• Data section:
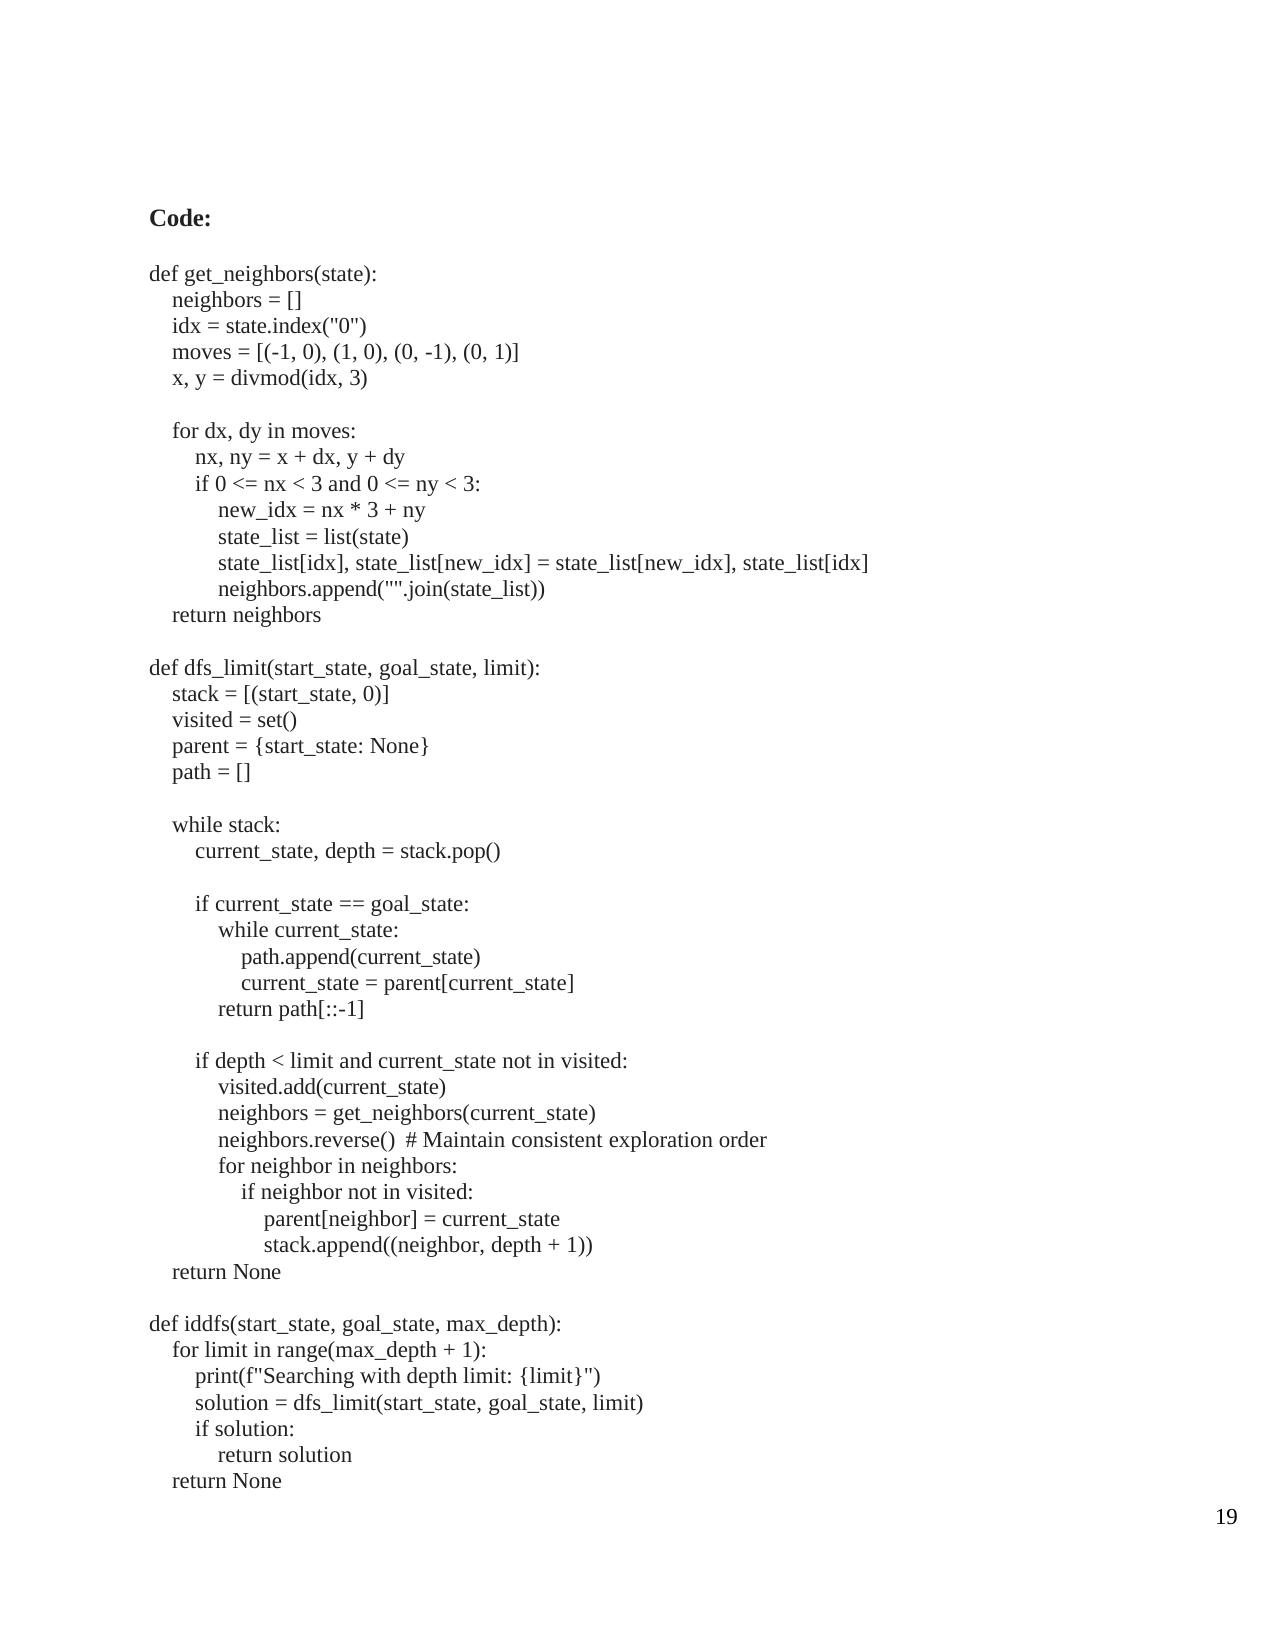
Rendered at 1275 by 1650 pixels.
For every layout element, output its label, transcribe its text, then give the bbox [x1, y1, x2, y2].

text Code: [149, 203, 1237, 231]
text visited = set() [172, 707, 1237, 732]
text print(f"Searching with depth limit: {limit}") solution = dfs_limit(start_state, goal_state, limit) if solution: [195, 1362, 651, 1441]
text return None [172, 1258, 1237, 1284]
text current_state, depth = stack.pop() [195, 837, 1237, 864]
text return solution return None [172, 1442, 353, 1493]
text def get_neighbors(state): neighbors = [] [149, 260, 378, 313]
text def iddfs(start_state, goal_state, max_depth): for limit in range(max_depth + 1): [149, 1311, 582, 1362]
text if current_state == goal_state: while current_state: [195, 890, 501, 943]
text while stack: [172, 811, 1237, 837]
text return neighbors [172, 601, 1237, 628]
text if 0 <= nx < 3 and 0 <= ny < 3: new_idx = nx * 3 + ny state_list = list(state) [195, 470, 501, 549]
text return path[::-1] [218, 995, 1237, 1022]
text if neighbor not in visited: parent[neighbor] = current_state stack.append((neighbor, depth + 1)) [241, 1178, 609, 1257]
text state_list[idx], state_list[new_idx] = state_list[new_idx], state_list[idx] neighbors.append("".join(state_list)) [218, 550, 957, 601]
text nx, ny = x + dx, y + dy [195, 444, 1237, 470]
text neighbors = get_neighbors(current_state) neighbors.reverse() # Maintain consistent exploration order for neighbor in neighbors: [218, 1099, 771, 1178]
text path.append(current_state) current_state = parent[current_state] [241, 943, 582, 995]
text def dfs_limit(start_state, goal_state, limit): stack = [(start_state, 0)] [149, 654, 582, 707]
text x, y = divmod(idx, 3) [172, 365, 1237, 391]
text moves = [(-1, 0), (1, 0), (0, -1), (0, 1)] [172, 338, 1237, 365]
text for dx, dy in moves: [172, 418, 1237, 444]
text idx = state.index("0") [172, 313, 1237, 338]
text parent = {start_state: None} path = [] [172, 733, 458, 784]
text if depth < limit and current_state not in visited: visited.add(current_state) [195, 1047, 651, 1099]
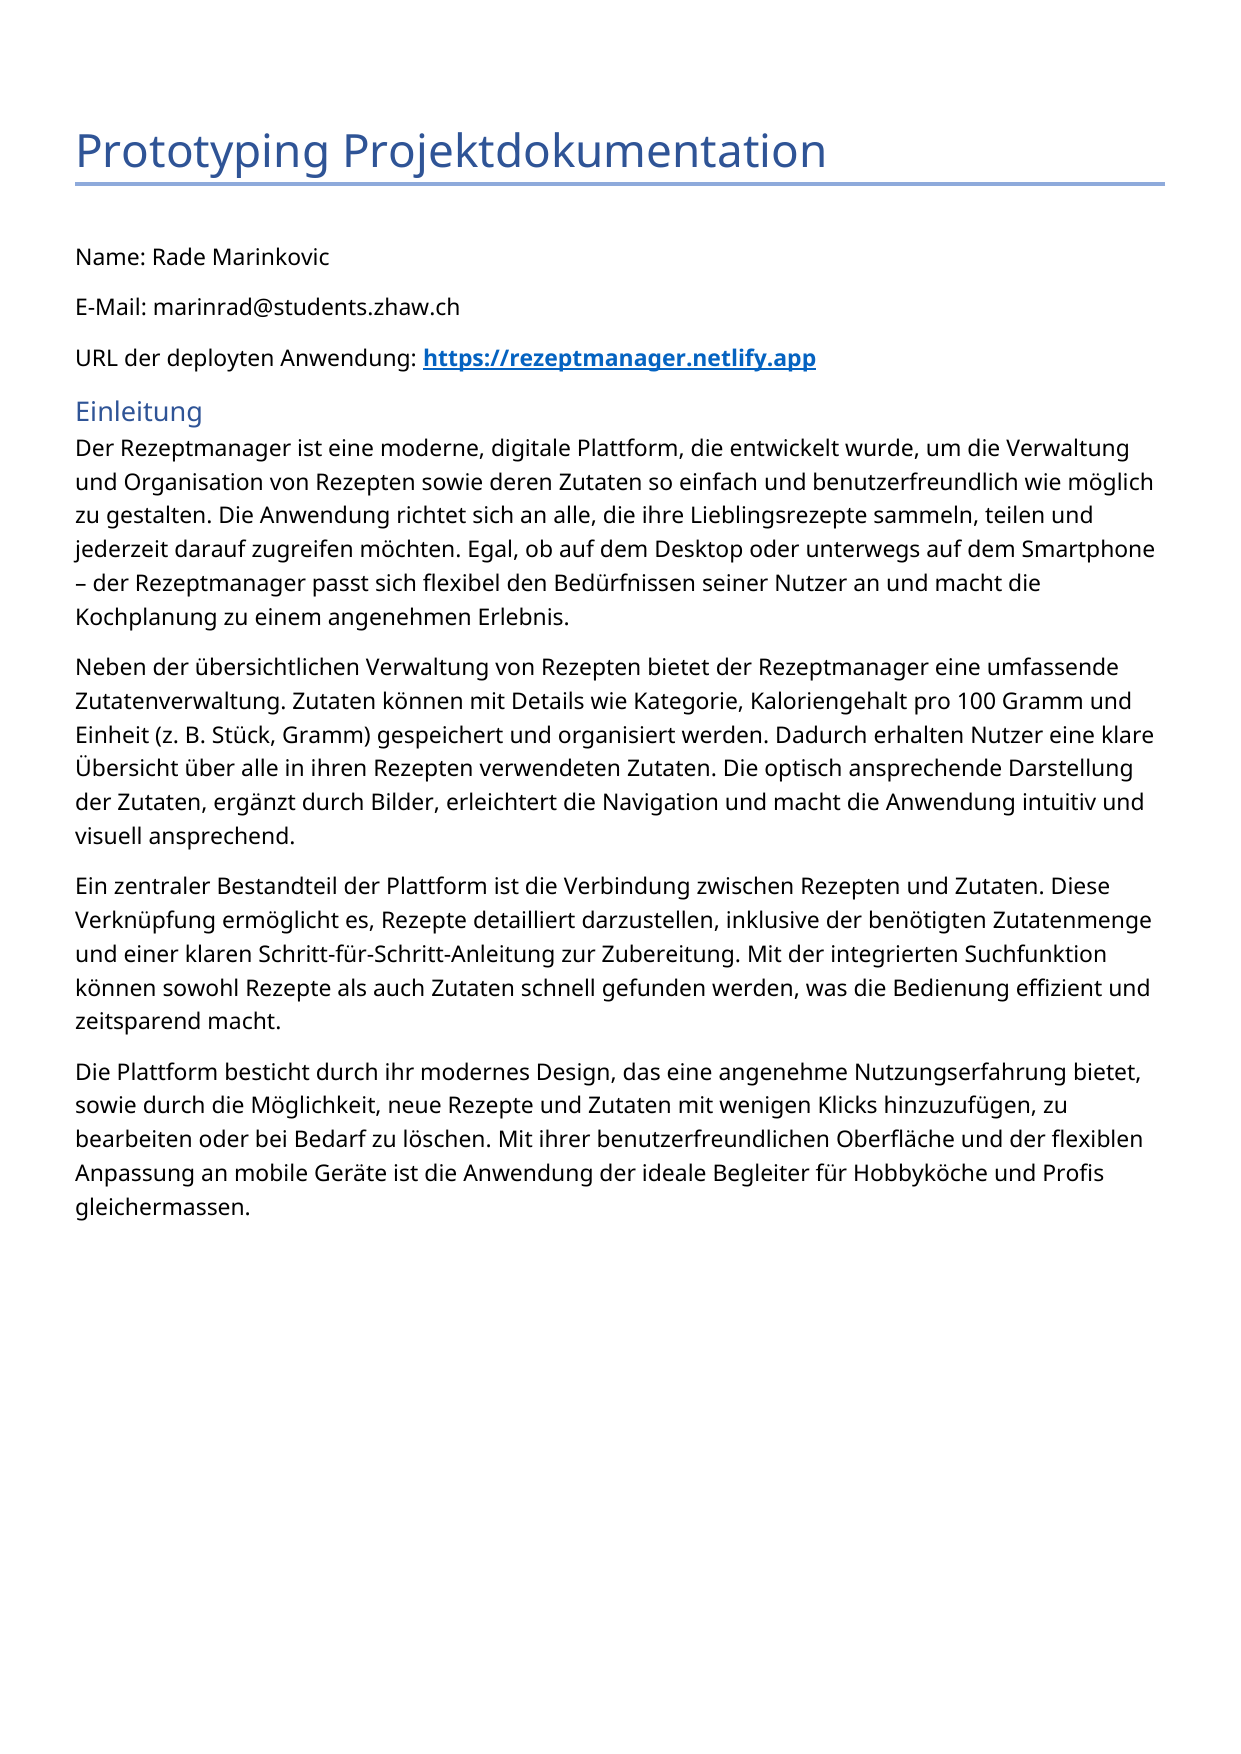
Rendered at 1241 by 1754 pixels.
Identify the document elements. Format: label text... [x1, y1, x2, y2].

text E-Mail: marinrad@students.zhaw.ch [75, 291, 1165, 323]
text Name: Rade Marinkovic [75, 241, 1165, 272]
text URL der deployten Anwendung: https://rezeptmanager.netlify.app [75, 342, 1165, 373]
text Die Plattform besticht durch ihr modernes Design, das eine angenehme Nutzungserfahrung bietet, sowie durch die Möglichkeit, neue Rezepte und Zutaten mit wenigen Klicks hinzuzufügen, zu bearbeiten oder bei Bedarf zu löschen. Mit ihrer benutzerfreundlichen Oberfläche und der flexiblen Anpassung an mobile Geräte ist die Anwendung der ideale Begleiter für Hobbyköche und Profis gleichermassen. [75, 1056, 1165, 1222]
text Ein zentraler Bestandteil der Plattform ist die Verbindung zwischen Rezepten und Zutaten. Diese Verknüpfung ermöglicht es, Rezepte detailliert darzustellen, inklusive der benötigten Zutatenmenge und einer klaren Schritt-für-Schritt-Anleitung zur Zubereitung. Mit der integrierten Suchfunktion können sowohl Rezepte als auch Zutaten schnell gefunden werden, was die Bedienung effizient und zeitsparend macht. [75, 870, 1165, 1037]
subtitle Prototyping Projektdokumentation [75, 118, 1165, 182]
text Neben der übersichtlichen Verwaltung von Rezepten bietet der Rezeptmanager eine umfassende Zutatenverwaltung. Zutaten können mit Details wie Kategorie, Kaloriengehalt pro 100 Gramm und Einheit (z. B. Stück, Gramm) gespeichert und organisiert werden. Dadurch erhalten Nutzer eine klare Übersicht über alle in ihren Rezepten verwendeten Zutaten. Die optisch ansprechende Darstellung der Zutaten, ergänzt durch Bilder, erleichtert die Navigation und macht die Anwendung intuitiv und visuell ansprechend. [75, 651, 1165, 851]
text Der Rezeptmanager ist eine moderne, digitale Plattform, die entwickelt wurde, um die Verwaltung und Organisation von Rezepten sowie deren Zutaten so einfach und benutzerfreundlich wie möglich zu gestalten. Die Anwendung richtet sich an alle, die ihre Lieblingsrezepte sammeln, teilen und jederzeit darauf zugreifen möchten. Egal, ob auf dem Desktop oder unterwegs auf dem Smartphone – der Rezeptmanager passt sich flexibel den Bedürfnissen seiner Nutzer an und macht die Kochplanung zu einem angenehmen Erlebnis. [75, 432, 1165, 632]
subtitle Einleitung [75, 392, 1165, 429]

• Required work: Please set down every line of the data above precisely, dropping the images.

• Written response:
Rendered at 1275 by 1650 pixels.
For every layout element, output its label, transcribe its text, then give the bbox [x1, y1, x2, y2].

text Code: [149, 203, 1237, 231]
text visited = set() [172, 707, 1237, 732]
text print(f"Searching with depth limit: {limit}") solution = dfs_limit(start_state, goal_state, limit) if solution: [195, 1362, 651, 1441]
text return None [172, 1258, 1237, 1284]
text current_state, depth = stack.pop() [195, 837, 1237, 864]
text return solution return None [172, 1442, 353, 1493]
text def get_neighbors(state): neighbors = [] [149, 260, 378, 313]
text def iddfs(start_state, goal_state, max_depth): for limit in range(max_depth + 1): [149, 1311, 582, 1362]
text if current_state == goal_state: while current_state: [195, 890, 501, 943]
text while stack: [172, 811, 1237, 837]
text return neighbors [172, 601, 1237, 628]
text if 0 <= nx < 3 and 0 <= ny < 3: new_idx = nx * 3 + ny state_list = list(state) [195, 470, 501, 549]
text return path[::-1] [218, 995, 1237, 1022]
text if neighbor not in visited: parent[neighbor] = current_state stack.append((neighbor, depth + 1)) [241, 1178, 609, 1257]
text state_list[idx], state_list[new_idx] = state_list[new_idx], state_list[idx] neighbors.append("".join(state_list)) [218, 550, 957, 601]
text nx, ny = x + dx, y + dy [195, 444, 1237, 470]
text neighbors = get_neighbors(current_state) neighbors.reverse() # Maintain consistent exploration order for neighbor in neighbors: [218, 1099, 771, 1178]
text path.append(current_state) current_state = parent[current_state] [241, 943, 582, 995]
text def dfs_limit(start_state, goal_state, limit): stack = [(start_state, 0)] [149, 654, 582, 707]
text x, y = divmod(idx, 3) [172, 365, 1237, 391]
text moves = [(-1, 0), (1, 0), (0, -1), (0, 1)] [172, 338, 1237, 365]
text for dx, dy in moves: [172, 418, 1237, 444]
text idx = state.index("0") [172, 313, 1237, 338]
text parent = {start_state: None} path = [] [172, 733, 458, 784]
text if depth < limit and current_state not in visited: visited.add(current_state) [195, 1047, 651, 1099]
Rendered at 1241 by 1754 pixels.
Identify the document elements. Format: label text... [x1, y1, x2, y2].

text E-Mail: marinrad@students.zhaw.ch [75, 291, 1165, 323]
text Name: Rade Marinkovic [75, 241, 1165, 272]
text URL der deployten Anwendung: https://rezeptmanager.netlify.app [75, 342, 1165, 373]
text Die Plattform besticht durch ihr modernes Design, das eine angenehme Nutzungserfahrung bietet, sowie durch die Möglichkeit, neue Rezepte und Zutaten mit wenigen Klicks hinzuzufügen, zu bearbeiten oder bei Bedarf zu löschen. Mit ihrer benutzerfreundlichen Oberfläche und der flexiblen Anpassung an mobile Geräte ist die Anwendung der ideale Begleiter für Hobbyköche und Profis gleichermassen. [75, 1056, 1165, 1222]
text Ein zentraler Bestandteil der Plattform ist die Verbindung zwischen Rezepten und Zutaten. Diese Verknüpfung ermöglicht es, Rezepte detailliert darzustellen, inklusive der benötigten Zutatenmenge und einer klaren Schritt-für-Schritt-Anleitung zur Zubereitung. Mit der integrierten Suchfunktion können sowohl Rezepte als auch Zutaten schnell gefunden werden, was die Bedienung effizient und zeitsparend macht. [75, 870, 1165, 1037]
subtitle Prototyping Projektdokumentation [75, 118, 1165, 182]
text Neben der übersichtlichen Verwaltung von Rezepten bietet der Rezeptmanager eine umfassende Zutatenverwaltung. Zutaten können mit Details wie Kategorie, Kaloriengehalt pro 100 Gramm und Einheit (z. B. Stück, Gramm) gespeichert und organisiert werden. Dadurch erhalten Nutzer eine klare Übersicht über alle in ihren Rezepten verwendeten Zutaten. Die optisch ansprechende Darstellung der Zutaten, ergänzt durch Bilder, erleichtert die Navigation und macht die Anwendung intuitiv und visuell ansprechend. [75, 651, 1165, 851]
text Der Rezeptmanager ist eine moderne, digitale Plattform, die entwickelt wurde, um die Verwaltung und Organisation von Rezepten sowie deren Zutaten so einfach und benutzerfreundlich wie möglich zu gestalten. Die Anwendung richtet sich an alle, die ihre Lieblingsrezepte sammeln, teilen und jederzeit darauf zugreifen möchten. Egal, ob auf dem Desktop oder unterwegs auf dem Smartphone – der Rezeptmanager passt sich flexibel den Bedürfnissen seiner Nutzer an und macht die Kochplanung zu einem angenehmen Erlebnis. [75, 432, 1165, 632]
subtitle Einleitung [75, 392, 1165, 429]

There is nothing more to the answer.